§ **CHALLENGE 1**:
According to the terms and conditions below, what interest rate can the Vendor charge on sums still outstanding after the settlement date?
§ **CHALLENGE 2**:
Render this sentence from the terms and conditions below in Spanish: "All discounts are conditional upon payment being effected before the settlement date."
§ **CHALLENGE 3**:
Please carry on the terms and conditions below, starting after the sentence that ends "claims for breakages and shortages." and keeping their numbering and tone.

§ **TEXT SEGMENT**:
Terms and Conditions
COLLECTING OR ACCEPTING DELIVERY OF OUR PRODUCTS CONFIRMS THAT YOU HAVE ACCEPTED THESE TERMS AND CONDITIONS
1.All products are sold subject to availability and are not sold on sale or return basis and therefore cannot be returned to the Vendor once delivery has been accepted unless agreed by the Vendor.
2. The prices in any pricelist are subject to alteration at any time by the Vendor without any prior notice. Any increase in excise or duty will entitle the Vendor to increase the price of affected goods accordingly.
3. All prices quoted for goods are exclusive of VAT
4.Payments are due for all goods immediately upon purchase unless terms have been otherwise agreed by the Vendor. Customers who have agreed account terms with the Vendor must pay within the agreed terms from the date of invoice.
5. In the event of any account remaining unpaid after its due payment date, then payment for all goods delivered or collected at any time, including after the over due date to which the account relates, shall become due forthwith. Payments for products and packaging shall be made by in cleared funds with order unless a credit period has been agreed in writing by the Vendor in which case payment shall be made in full, in one amount on or before the last day of the agreed credit period.[Settlement Date). Without prejudice to the Vendor’s right to pursue all sums outstanding at any time after the settlement date, the Vendor reserves the right…
5a… to charge interest of 5% above Barclays Banks base rate on all sums outstanding between the settlement date and the date on which payment in full is actually received and/or ..
5b … to withdraw and demand payment for all discounts from standard trade price. All discounts are conditional upon payment being effected before the settlement date.
6. The Vendor shall retain title to the goods supplied until full payment has been received by the Vendor. Until such payment the Purchaser shall hold the goods in a fiduciary capacity for the Vendor. In the event of non payment by the Purchaser by the same due date, the Vendor or the company’s agents shall be entitled in addition to all other rights to enter any premises where the goods may be and recover possession of them and where products have been sold. to recover any similar or identical goods in lieu of the products that have been sold by the Purchaser but the Vendor have not been paid for.
6a All payment received would be allocated to the oldest invoice outstanding if no remittance advice is received clearly detailing the invoice numbers against which payment needs to be allocated.
6b Any deductions/charges made by bank for remitting the payment is on senders accounts and we must receive the full invoice amount without deduction.
7. All products should be examined at the time of delivery or collection and any obvious loss or damage noted on any collection/delivery documents signed by the Purchaser. Unless the conditions above are observed we can not consider any claims for breakages and shortages.

§ **AVAILABLE DATA**:
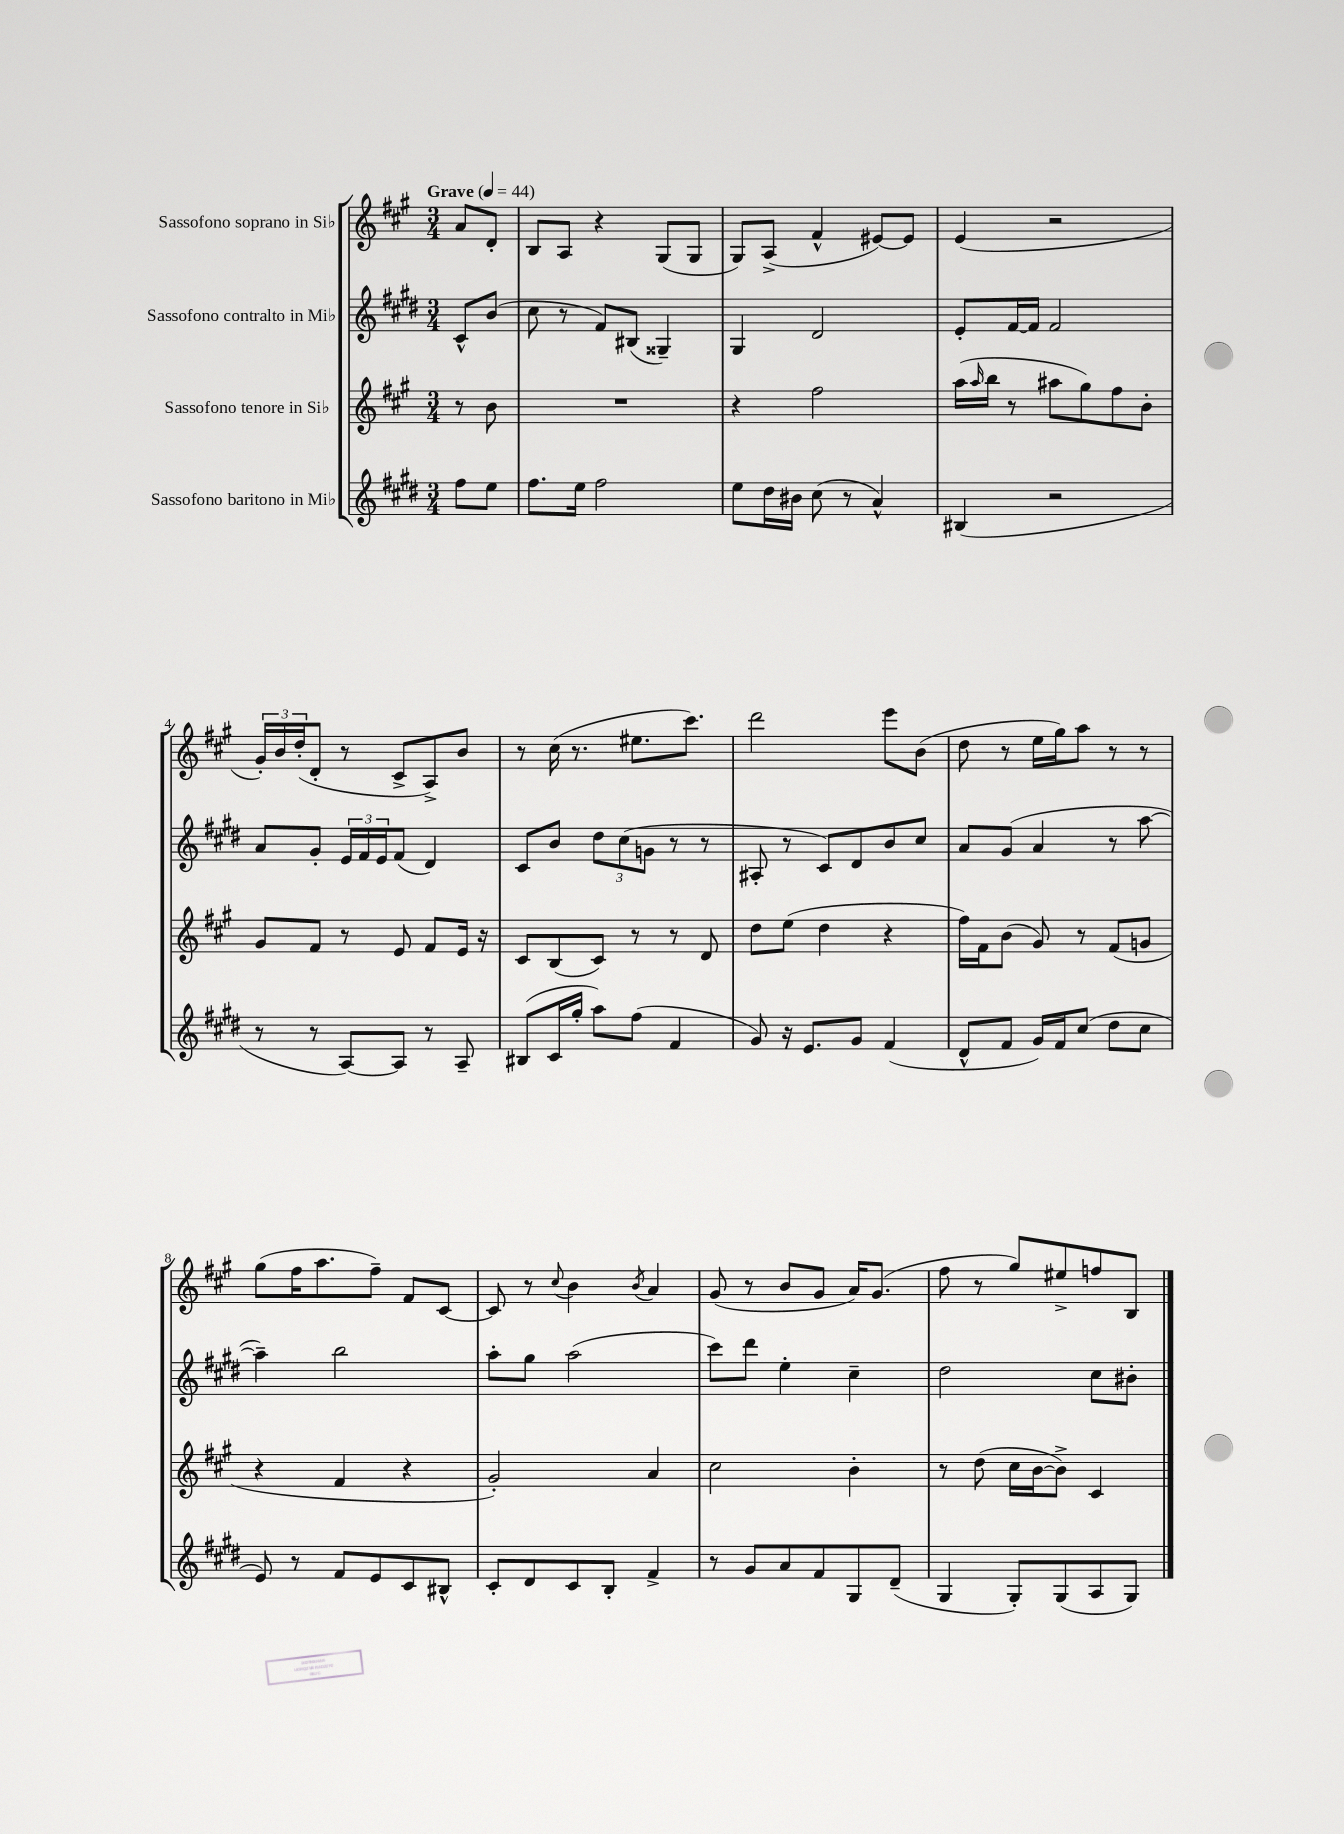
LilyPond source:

§ **TASK RESULT 1**:
5% above Barclays Bank's base rate.

§ **TASK RESULT 2**:
Todos los descuentos están condicionados a que el pago se efectúe antes de la fecha de liquidación.

§ **TASK RESULT 3**:
8. The Vendor accepts no liability for loss of, or damage to products in transit unless the Purchaser..
8a. retains for inspection all packaging material relative to damaged products.
8b.. endorses and collection/delivery documents with details of any obvious loss or damage and ..
8b(i) Notifies the Vendor and, where applicable, any independent carrier, in writing of any claim for loss or damage before the expiry date of three working days after delivery …
8b(ii) … notifies the Vendor of non-delivery within 7 working days of placing the order.
9. All goods purchased from the Vendor for .
9a … re-sale must be sold by the Purchaser only in the conditions as sold or prescribed by the Vendor and in particular, all labels, capsules. corks, stoppers and packaging must remain intact and not be tampered with. altered or obliterated in any way without the Vendor’s agreement.
9b … consumption on licensed premises shall be sold from or in the container and in the condition as sold by the Vendor. but this sub-clause shall not prevent or restrict the decanting and sale by the open carafe of wine purchased in bottle from the Vendor.
10. Any conditions of contract which the Purchaser may purport to impose shall form no part of the contract between the Purchaser and the Vendor. Any variation to these terms and conditions of contract must be agreed in writing and none of the Vendor’s employees or agents has any authority to bind the Vendor by an oral agreement at variance with these terms and conditions of sale.
11. Prospective new accounts must complete our customer registration form. As soon as satisfactory references have been established, normal credit terms may be given. However immediate collection/delivery can be arranged on a payment with order basis.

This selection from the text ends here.